The Best Thing To Do If Your Hotel Room Reeks Of Cigarette Smoke, Per A Travel Agent

Ahhh, Waikiki! You've been waiting all year for this vacation in Hawaii to truly begin. You swipe your key card and breeze into the crisp, beautiful, nonsmoking hotel room you booked ... only to be sucker-punched by the acrid smell of stale cigarette smoke wafting off the carpet and curtains. Suddenly, it's as if you're a helpless 10-year-old, sitting in the back seat of your grandpa's Pontiac, trying not to turn green as he taps ash into the ashtray while regaling you with stories about the good old days, when the ad in Life Magazine read: "More doctors smoked Camels than any other cigarette." Before 2000, when smoking was fully banned on planes, people could have fired up cigarettes on a domestic flight, too. It's hard to imagine today, but yep, folks used to smoke on airplanes, in hotels, bars, restaurants. We're now so used to smoke-free hotels that it can be a shock to encounter. But it happens.

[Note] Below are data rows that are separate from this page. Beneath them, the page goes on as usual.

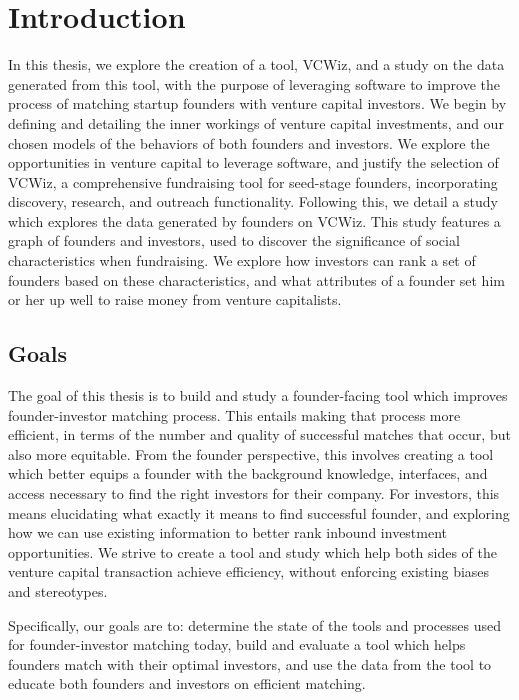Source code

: \chapter{Introduction}

In this thesis, we explore the creation of a tool, VCWiz, and a study on the data generated from this tool, with the purpose of leveraging software to improve the process of matching startup founders with venture capital investors. We begin by defining and detailing the inner workings of venture capital investments, and our chosen models of the behaviors of both founders and investors. We explore the opportunities in venture capital to leverage software, and justify the selection of VCWiz, a comprehensive fundraising tool for seed-stage founders, incorporating discovery, research, and outreach functionality. Following this, we detail a study which explores the data generated by founders on VCWiz. This study features a graph of founders and investors, used to discover the significance of social characteristics when fundraising. We explore how investors can rank a set of founders based on these characteristics, and what attributes of a founder set him or her up well to raise money from venture capitalists.

\section{Goals}

The goal of this thesis is to build and study a founder-facing tool which improves founder-investor matching process. This entails making that process more efficient, in terms of the number and quality of successful matches that occur, but also more equitable. From the founder perspective, this involves creating a tool which better equips a founder with the background knowledge, interfaces, and access necessary to find the right investors for their company. For investors, this means elucidating what exactly it means to find successful founder, and exploring how we can use existing information to better rank inbound investment opportunities. We strive to create a tool and study which help both sides of the venture capital transaction achieve efficiency, without enforcing existing biases and stereotypes.

Specifically, our goals are to: determine the state of the tools and processes used for founder-investor matching today, build and evaluate a tool which helps founders match with their optimal investors, and use the data from the tool to educate both founders and investors on efficient matching.


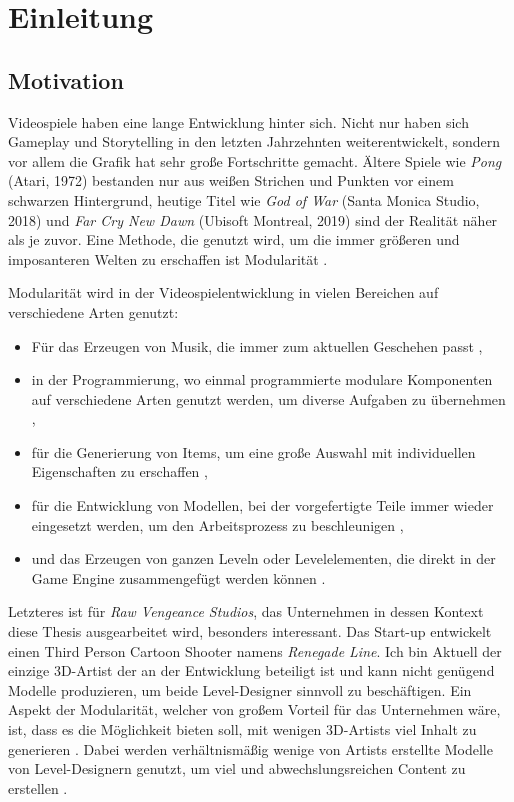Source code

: \chapter{Einleitung}
\section{Motivation}
Videospiele haben eine lange Entwicklung hinter sich. Nicht nur haben sich Gameplay und Storytelling in den letzten Jahrzehnten weiterentwickelt, sondern vor allem die Grafik hat sehr große Fortschritte gemacht. Ältere Spiele wie \textit{Pong} (Atari, 1972) bestanden nur aus weißen Strichen und Punkten vor einem schwarzen Hintergrund, heutige Titel wie \textit{God of War}  (Santa Monica Studio, 2018) und \textit{Far Cry New Dawn} (Ubisoft Montreal, 2019) sind der Realität näher als je zuvor. Eine Methode, die genutzt wird, um die immer größeren und imposanteren Welten zu erschaffen ist Modularität \parencite{Burgess}.
\par
Modularität wird in der Videospielentwicklung in vielen Bereichen auf verschiedene Arten genutzt:
\begin{itemize}
\item Für das Erzeugen von Musik, die immer zum aktuellen Geschehen passt \parencite[S.\,12]{music},
\item in der Programmierung, wo einmal programmierte modulare Komponenten auf verschiedene Arten genutzt werden, um diverse Aufgaben zu übernehmen \parencite{modcode},
\item für die Generierung von Items, um eine große Auswahl mit individuellen Eigenschaften zu erschaffen \parencite{Borderlands},
\item für die Entwicklung von Modellen, bei der vorgefertigte Teile immer wieder eingesetzt werden, um den Arbeitsprozess zu beschleunigen \parencite{ForHonor},
\item und das Erzeugen von ganzen Leveln oder Levelelementen, die direkt in der Game Engine zusammengefügt werden können \parencite{Burgess}.
\end{itemize}
\par
Letzteres ist für \textit{Raw Vengeance Studios}, das Unternehmen in dessen Kontext diese Thesis ausgearbeitet wird, besonders interessant. Das Start-up entwickelt einen Third Person Cartoon Shooter namens \textit{Renegade Line}. Ich bin Aktuell der einzige 3D-Artist der an der Entwicklung beteiligt ist und kann nicht genügend Modelle produzieren, um beide Level-Designer sinnvoll zu beschäftigen. Ein Aspekt der Modularität, welcher von großem Vorteil für das Unternehmen wäre, ist, dass es die Möglichkeit bieten soll, mit wenigen 3D-Artists viel Inhalt zu generieren \parencite{Burgess}. Dabei werden verhältnismäßig wenige von Artists erstellte Modelle von Level-Designern genutzt, um viel und abwechslungsreichen Content zu erstellen \parencite{Burgess}.
\newpage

Explore spoke to Victoria Fricke, owner of luxury travel agency Vic's Vacations, to get the skinny on how you should handle such a stinky predicament. "Timing is everything on this, to avoid being blamed for causing the odor," Fricke says. "As soon as you check into the room, if there's an odor (smoke or beyond), make it known to the front desk. You'd rather move before unpacking anyway!" She also says to review and confirm that your reservation is for a nonsmoking room before you approach the front desk. 

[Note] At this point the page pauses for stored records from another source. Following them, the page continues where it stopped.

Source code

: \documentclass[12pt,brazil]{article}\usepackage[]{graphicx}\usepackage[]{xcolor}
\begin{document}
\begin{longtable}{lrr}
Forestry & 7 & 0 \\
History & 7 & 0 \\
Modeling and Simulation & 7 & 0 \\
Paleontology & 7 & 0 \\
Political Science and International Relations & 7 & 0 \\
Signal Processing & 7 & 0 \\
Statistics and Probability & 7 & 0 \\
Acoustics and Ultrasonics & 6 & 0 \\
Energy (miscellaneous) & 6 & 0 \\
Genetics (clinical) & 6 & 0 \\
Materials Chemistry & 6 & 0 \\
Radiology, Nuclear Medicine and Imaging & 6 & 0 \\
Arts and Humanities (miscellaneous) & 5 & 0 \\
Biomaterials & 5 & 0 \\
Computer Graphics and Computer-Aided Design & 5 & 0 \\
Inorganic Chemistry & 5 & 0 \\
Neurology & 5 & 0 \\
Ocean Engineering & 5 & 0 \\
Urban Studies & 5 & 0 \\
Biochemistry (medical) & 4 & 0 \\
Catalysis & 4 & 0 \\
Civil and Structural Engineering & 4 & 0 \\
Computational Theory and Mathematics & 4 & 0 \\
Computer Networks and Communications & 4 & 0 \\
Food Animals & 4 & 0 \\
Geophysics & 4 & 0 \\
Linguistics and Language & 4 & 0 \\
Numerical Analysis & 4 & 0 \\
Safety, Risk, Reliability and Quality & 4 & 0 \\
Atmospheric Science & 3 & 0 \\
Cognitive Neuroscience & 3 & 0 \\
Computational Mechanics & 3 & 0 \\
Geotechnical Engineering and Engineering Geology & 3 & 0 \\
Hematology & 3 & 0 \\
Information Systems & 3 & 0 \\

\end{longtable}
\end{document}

What if there are no other nonsmoking rooms available?

Whether your room reeks because the guest before you broke the rules and smoked in a nonsmoking room, or because you or the hotel made an error and booked you in a smoking room, what should you do if there are no other rooms available? Can you demand a refund? And if you choose to hold your nose and stay anyway, should you be compensated in some way for your trouble? "This depends on a few things," travel agent Victoria Fricke says. "If you booked through a booking engine like Expedia, you can kiss any compensation goodbye. If you booked direct or through a travel advisor, your odds just went up."

While there are good things and bad things about using Expedia, one of the downsides is that you have little recourse when things go wrong. This is one situation where using an old-school travel agent to plan your trip can pay off. Still, don't expect this to turn into a windfall. "You have a case for compensation," Fricke says, "but don't expect a free stay." Instead, look for perks like comped valet parking and free breakfasts, or even discount coupons for future stays.

Whatever you do, don't ignore the problem

You're exhausted after a long flight, and the ciggy smell isn't all that bad. Why not just crash and let the front desk know about the smell in the morning? Here's why not: Because you don't want the hotel to think it was you who lit up, or to use the fact that you slept there without complaining to slip the cleaning fee onto your bill. They failed to notice the smell after the last guest checked out, but they might smell it after you do. To that end, Victoria Fricke recommends making your complaint in person at the front desk, and even videotaping your polite conversation, just to have a record of what was said and when. "Unfortunately people aren't always truthful. The guests before you as well as the hotel," Fricke explains. "If there's a problem, complain about it (nicely) immediately."

Don't worry, you won't be the first. PlanetWare's statistical analysis of 8 million Tripadvisor reviews found that the smell of cigarette smoke was the number one guest complaint. Hotels are vigilant about smoking, not just because it's a review-killer, but because the cleanup can be costly. There's the staff's time, as well as lost revenue. The room can't be rented while it's being decontaminated, and that can take up to three days. Hotels that do allow smoking pay higher insurance premiums, which is yet another reason more and more hotel chains today, like Marriott, Sheraton, Wyndham, and Comfort Inn, are 100% smoke-free. The good news is that, if you book your stay at one of those, you'll never "accidentally" be booked into a smoking room again.